Arriving at 7, we talked far past the closing time of Tropical Smoothie. Put the three of us together and that always happens. I swear, we could solve all the world's problems in one conversation if we really put our minds to it ;) Feeling refreshed, relieved, and completely revived, we stood up to leave 2 and a half hours later.
And this little guy made it clear that we had over stayed our welcome. Because immediately after tossing our garbage into the trash can, he came scurrying out of nowhere, his destination only a few feet from our dining table. Uhm? Excuse us!

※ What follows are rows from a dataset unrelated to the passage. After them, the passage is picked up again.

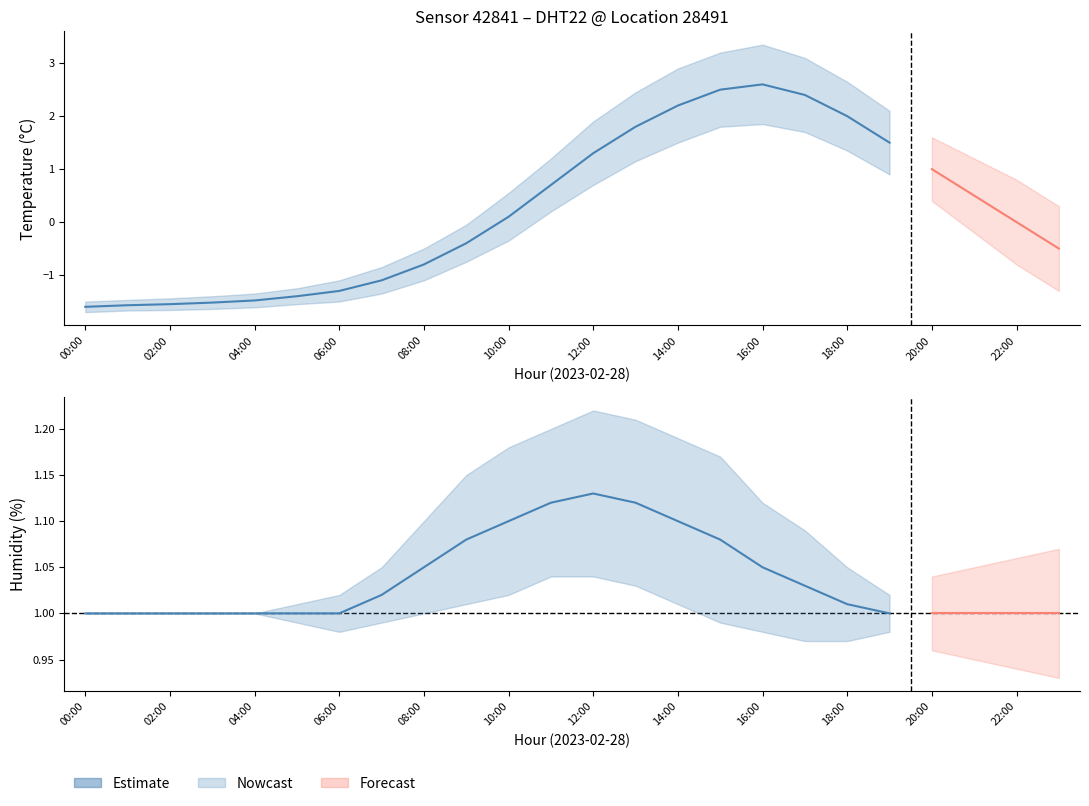

Reading left to right, what are all the values shown in this chart?

temperature_center: 00:00=-1.6	01:00=-1.6	02:00=-1.6	03:00=-1.5	04:00=-1.5	05:00=-1.4	06:00=-1.3	07:00=-1.1	08:00=-0.8	09:00=-0.4	10:00=0.1	11:00=0.7	12:00=1.3	13:00=1.8	14:00=2.2	15:00=2.5	16:00=2.6	17:00=2.4	18:00=2.0	19:00=1.5
temperature_upper: 00:00=-1.5	01:00=-1.5	02:00=-1.4	03:00=-1.4	04:00=-1.4	05:00=-1.2	06:00=-1.1	07:00=-0.8	08:00=-0.5	09:00=-0.1	10:00=0.6	11:00=1.2	12:00=1.9	13:00=2.5	14:00=2.9	15:00=3.2	16:00=3.4	17:00=3.1	18:00=2.6	19:00=2.1
temperature_lower: 00:00=-1.7	01:00=-1.7	02:00=-1.7	03:00=-1.6	04:00=-1.6	05:00=-1.6	06:00=-1.5	07:00=-1.4	08:00=-1.1	09:00=-0.8	10:00=-0.3	11:00=0.2	12:00=0.7	13:00=1.1	14:00=1.5	15:00=1.8	16:00=1.9	17:00=1.7	18:00=1.4	19:00=0.9
humidity_center: 00:00=1.0	01:00=1.0	02:00=1.0	03:00=1.0	04:00=1.0	05:00=1.0	06:00=1.0	07:00=1.0	08:00=1.1	09:00=1.1	10:00=1.1	11:00=1.1	12:00=1.1	13:00=1.1	14:00=1.1	15:00=1.1	16:00=1.1	17:00=1.0	18:00=1.0	19:00=1.0
humidity_upper: 00:00=1.0	01:00=1.0	02:00=1.0	03:00=1.0	04:00=1.0	05:00=1.0	06:00=1.0	07:00=1.1	08:00=1.1	09:00=1.1	10:00=1.2	11:00=1.2	12:00=1.2	13:00=1.2	14:00=1.2	15:00=1.2	16:00=1.1	17:00=1.1	18:00=1.1	19:00=1.0
humidity_lower: 00:00=1.0	01:00=1.0	02:00=1.0	03:00=1.0	04:00=1.0	05:00=1.0	06:00=1.0	07:00=1.0	08:00=1.0	09:00=1.0	10:00=1.0	11:00=1.0	12:00=1.0	13:00=1.0	14:00=1.0	15:00=1.0	16:00=1.0	17:00=1.0	18:00=1.0	19:00=1.0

With his hind legs balancing on the rim of the can, this nocturnal pig gorged himself with sandwich after sandwich, going back for thirds, fourths, and even fifths. He was not shy. He was not afraid. Actually, he didn't seem to have a care in the world other than getting his dinner...and eating it too! The three of us shrieked when we first spotted this potentially rabid animal, but then the realization sunk in that we weren't on his radar. So, I snuck closer. Closer. Closer. Until I was only a few feet away from him! Scary! But I was so intrigued. I don't think Channing felt the same. Nor Amber. When the second raccoon was spotted, it was time to go. Nobody needs that to end their perfectly wonderful night.